Books Read

The White Tiger

The White TigerThe White Tiger by Aravind Adiga
Published: 2008
Length: 276 pages

I picked this up on a whim at the used book sale last month. I hadn’t really heard anything about it, but it did win the 2008 Man Booker Prize, so I thought I’d take a chance on it. I’m glad I did, because this was a great little book.

Like eunuchs discussing the Kama Sutra, the voters discuss the elections in Laxmangarh.

Adiga’s debut novel follows a young Indian boy named Balram Halwai, born the son of a rickshaw puller in Laxmangarh, as he sheds his caste and life of servitude to eventually become a Bangalore entrepreneur. He spends most of the novel as a driver for a rich landlord in New Delhi, where he experiences firsthand the corrupt government and the immense gap between rich and poor, something that is very evident as the two classes live closely together.

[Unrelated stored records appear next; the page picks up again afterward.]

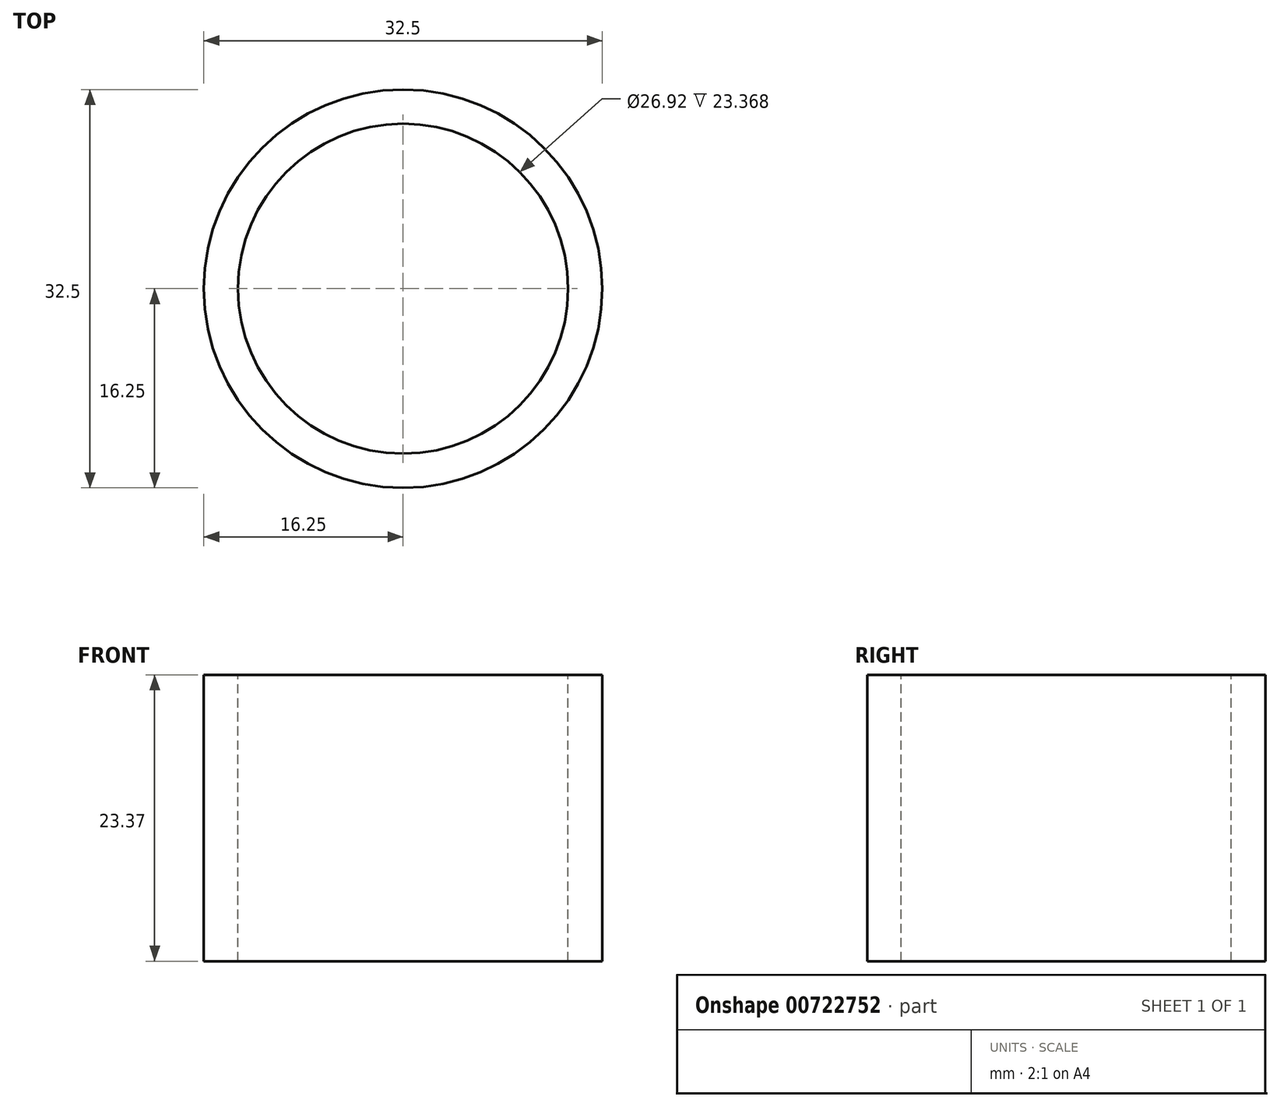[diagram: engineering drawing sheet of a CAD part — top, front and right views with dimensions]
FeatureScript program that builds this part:
annotation { "Feature Type Name" : "Feature", "Feature Type Description" : "" }
export const myFeature = defineFeature(function(context is Context, id is Id, definition is map)
    precondition{}
    {
        {
            var Q0;
            Q0=qCreatedBy(makeId("Top.planeOp"),FACE);
            var sketch = newSketch(context, id + "F0", { "sketchPlane" : qUnion([Q0])});
            skCircle(sketch, "E0", {"center": v(0, 0) * mm, "radius": 16.25 * mm});
            skSolve(sketch);
        }
        {
            var Q0;
            Q0=makeQuery(id+"F0.imprint","IMPRINT",FACE,{"disambiguationData":[TD([[makeQuery(id+"F0.imprint","IMPRINT",EDGE,{"derivedFrom":sQuery(id+"F0.wireOp",EDGE,"E0")}),1.0]])]});
            extrude(context, id + "F1", {"entities" : qUnion([Q0]), "depth" : 23.37 * mm, "offsetDistance" : 25.4 * mm});
        }
        {
            var Q0;
            Q0=makeQuery(id+"F1.opExtrude","CAP_FACE",FACE,{"disambiguationData":[OSD([sQuery(id+"F0.wireOp",EDGE,"E0")])],"isStart":false});
            var sketch = newSketch(context, id + "F2", { "sketchPlane" : qUnion([Q0])});
            skPoint(sketch, "E1", {"position": v(0, 0) * mm});
            skSolve(sketch);
        }
        {
            var Q0;
            Q0=makeQuery(id+"F2.imprint","IMPRINT",FACE,{"disambiguationData":[TD([[makeQuery(id+"F2.imprint","IMPRINT",EDGE,{"derivedFrom":makeQuery(id+"F1.opExtrude","CAP_EDGE",EDGE,{"disambiguationData":[OSD([sQuery(id+"F0.wireOp",EDGE,"E0")])],"isStart":false})}),1.0]])]});
            var sketch = newSketch(context, id + "F3", { "sketchPlane" : qUnion([Q0])});
            skPoint(sketch, "E2", {"position": v(0, 0) * mm});
            skSolve(sketch);
        }
        {
            var Q0;
            Q0=sQuery(id+"F3.wireOp",VERTEX,"E2");
            var Q1;
            Q1=makeQuery(id+"F1.opExtrude","SWEPT_BODY",BODY,{"disambiguationData":[OSD([sQuery(id+"F0.wireOp",EDGE,"E0")])]});
            hole(context, id + "F4", {"style" : HoleStyle.SIMPLE, "endStyle" : HoleEndStyle.BLIND, "holeDiameter" : 26.92 * mm, "majorDiameter" : 6.35 * mm, "holeDepth" : 127 * mm, "isTappedThrough" : true, "tappedDepth" : 12.7 * mm, "tapClearance" : 3, "startFromSketch" : true, "locations" : qUnion([Q0]), "scope" : qUnion([Q1])});
        }
    });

It’s heavily focused on that social divide, which is not a cheerful subject, but this novel can be very darkly funny at times. It’s written as a letter to a visiting Chinese Premier, as Balram tells his story as a way to explain Indian entrepreneurship. He narrates his own story, and it’s his voice that really made this novel for me. It so full of energy that it really made his tale feel personal, almost uncomfortably so, like you shouldn’t be reading it. I really loved how this was written.

As the fire ate away the silk, a pale foot jerked out, like a living thing; the toes, which were melting in the heat, began to curl up, offering resistance to what was being done to them. Kusum shoved the foot into the fire, but it would not burn. My heart began to race. My mother wasn’t going to let them destroy her.

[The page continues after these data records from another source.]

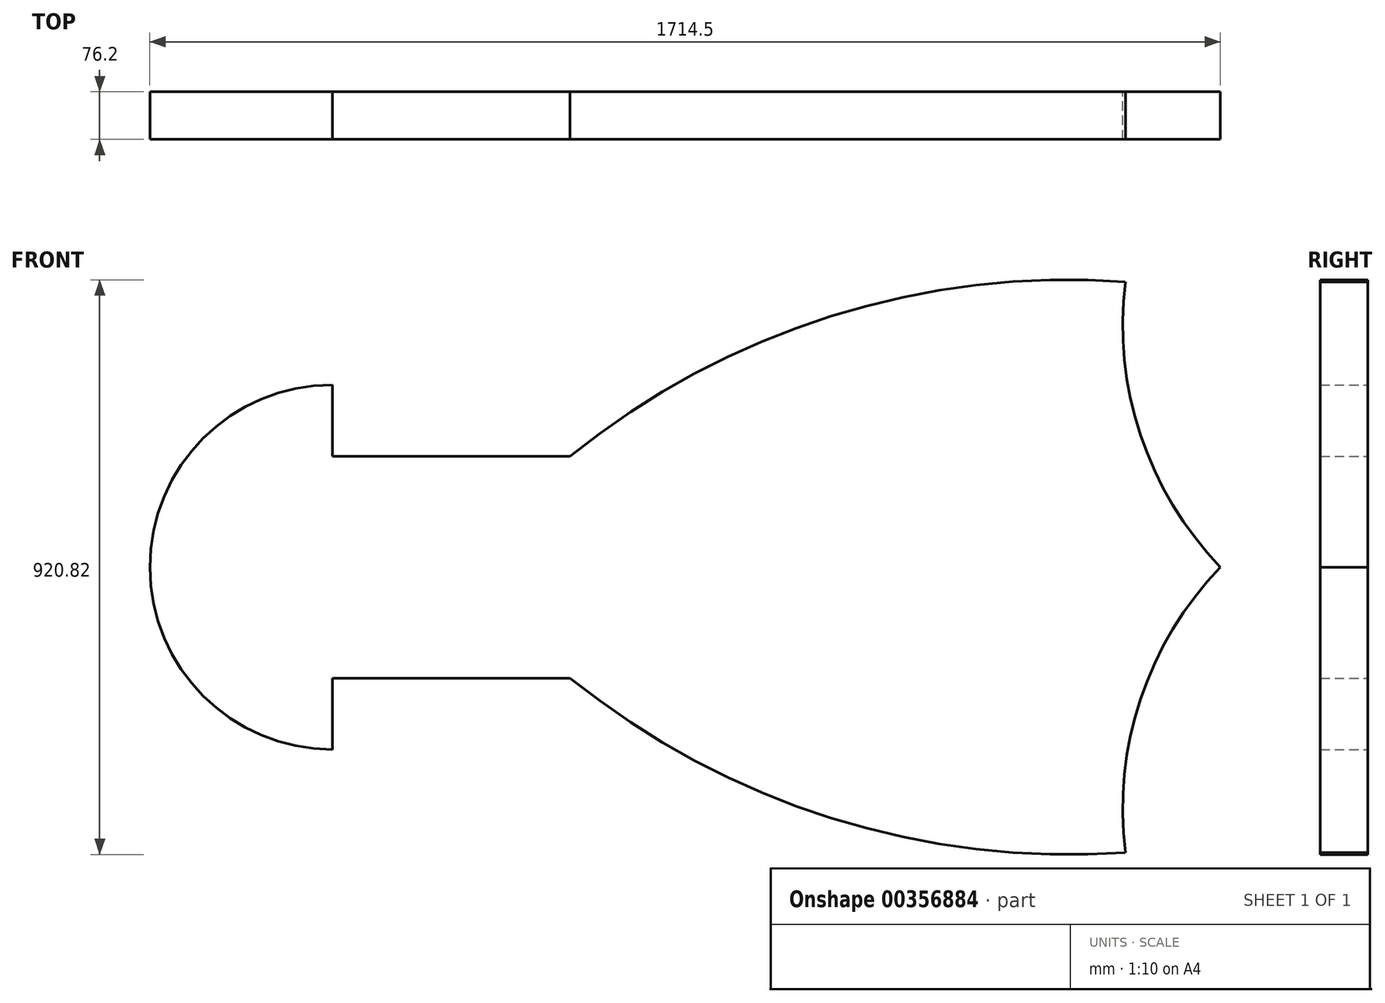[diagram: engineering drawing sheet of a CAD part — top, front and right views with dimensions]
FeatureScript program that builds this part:
annotation { "Feature Type Name" : "Feature", "Feature Type Description" : "" }
export const myFeature = defineFeature(function(context is Context, id is Id, definition is map)
    precondition{}
    {
        {
            var Q0;
            Q0=qCreatedBy(makeId("Front.planeOp"),FACE);
            var sketch = newSketch(context, id + "F0", { "sketchPlane" : qUnion([Q0])});
            skLineSegment(sketch, "E0", {"start": v(-1370.78, 0) * mm, "end": v(983.8, 0) * mm, "construction": true});
            skArc(sketch, "E1", {"start": v(-940.2, 292.1) * mm, "mid": v(-1146.74, 206.55) * mm, "end": v(-1232.3, 0) * mm});
            skLineSegment(sketch, "E2", {"start": v(-940.2, 177.8) * mm, "end": v(-559.2, 177.8) * mm});
            skLineSegment(sketch, "E3.trimOffspring", {"start": v(-940.2, 177.8) * mm, "end": v(-940.2, 292.1) * mm});
            skLineSegment(sketch, "E4", {"start": v(202.9, 457.2) * mm, "end": v(482.08, 457.2) * mm, "construction": true});
            skLineSegment(sketch, "E5", {"start": v(329.8, 519.2) * mm, "end": v(329.8, 229.47) * mm, "construction": true});
            skLineSegment(sketch, "E6", {"start": v(482.2, 142.76) * mm, "end": v(482.2, -178.7) * mm, "construction": true});
            skArc(sketch, "E7", {"start": v(329.8, 457.2) * mm, "mid": v(-141.25, 401.98) * mm, "end": v(-559.2, 177.8) * mm});
            skArc(sketch, "E8", {"start": v(329.8, 457.2) * mm, "mid": v(354.18, 211.33) * mm, "end": v(482.2, 0) * mm});
            skArc(sketch, "E9.MirrorCS", {"start": v(-940.2, -292.1) * mm, "mid": v(-1146.74, -206.55) * mm, "end": v(-1232.3, 0) * mm});
            skLineSegment(sketch, "E10.MirrorCS", {"start": v(-940.2, -177.8) * mm, "end": v(-559.2, -177.8) * mm});
            skLineSegment(sketch, "E11.MirrorCS", {"start": v(202.9, -457.2) * mm, "end": v(482.08, -457.2) * mm, "construction": true});
            skArc(sketch, "E12.MirrorCS", {"start": v(329.8, -457.2) * mm, "mid": v(354.18, -211.33) * mm, "end": v(482.2, 0) * mm});
            skArc(sketch, "E13.MirrorCS", {"start": v(329.8, -457.2) * mm, "mid": v(-141.25, -401.98) * mm, "end": v(-559.2, -177.8) * mm});
            skLineSegment(sketch, "E14.MirrorCS", {"start": v(482.2, -142.76) * mm, "end": v(482.2, 178.7) * mm, "construction": true});
            skLineSegment(sketch, "E15.MirrorCS", {"start": v(329.8, -519.2) * mm, "end": v(329.8, -229.47) * mm, "construction": true});
            skLineSegment(sketch, "E16.MirrorCS", {"start": v(-940.2, -177.8) * mm, "end": v(-940.2, -292.1) * mm});
            skSolve(sketch);
        }
        {
            var Q0;
            Q0 = qSketchRegion(id + "F0", true);
            extrude(context, id + "F1", {"entities" : qUnion([Q0]), "depth" : 76.2 * mm});
        }
    });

I haven’t read much fiction taking place in India, particularly by Indian authors, so that was a refreshing change. His decision to focus on the darker segment of Indian society, literally what he describes as The Darkness, impoverished rural India, was also a change from the often romanticized view exposed to the west. He shows a country where relatively few rich men have tamed the rest of society, where people are born into servitude and often live that life without question, despite being every bit as intelligent and capable as their masters. This is a novel about a man who does question that system and wants to leave behind The Darkness.

The dreams of the rich, and the dreams of the poor—they never overlap, do they?

See, the poor dream all their lives of getting enough to eat and looking like the rich. And what do the rich dream of?

Losing weight and looking like the poor.

It’s hard to tell how true to life Adiga’s picture of Indian is, as someone with very little knowledge of the country, but it was a compelling read. The caste system, which apparently began as a classification based on occupation and eventually morphed into restrictive categorisation at birth, is something I’d like to read more about and understand a bit better. It played a large role in the background of this novel and formed the basis of the plot and motivation, but it didn’t really go into detail.

I really enjoyed this and look forward to reading more from Aravind Adiga.

2 Comments

  • Ruthiella

    I am glad you also liked this book! I too just loved the writing in it. The narrator is so endearing, even when he does terrible things.

    I have read Adiga’s follow up novel The Man in the Tower, which was good, but it didn’t carry me away the way The White Tiger did.

    • Rob

      Balram has such a unique voice that I could see it being difficult to pull off a follow-up novel with the same kind of energy. I’ll definitely be picking that up at some point, though.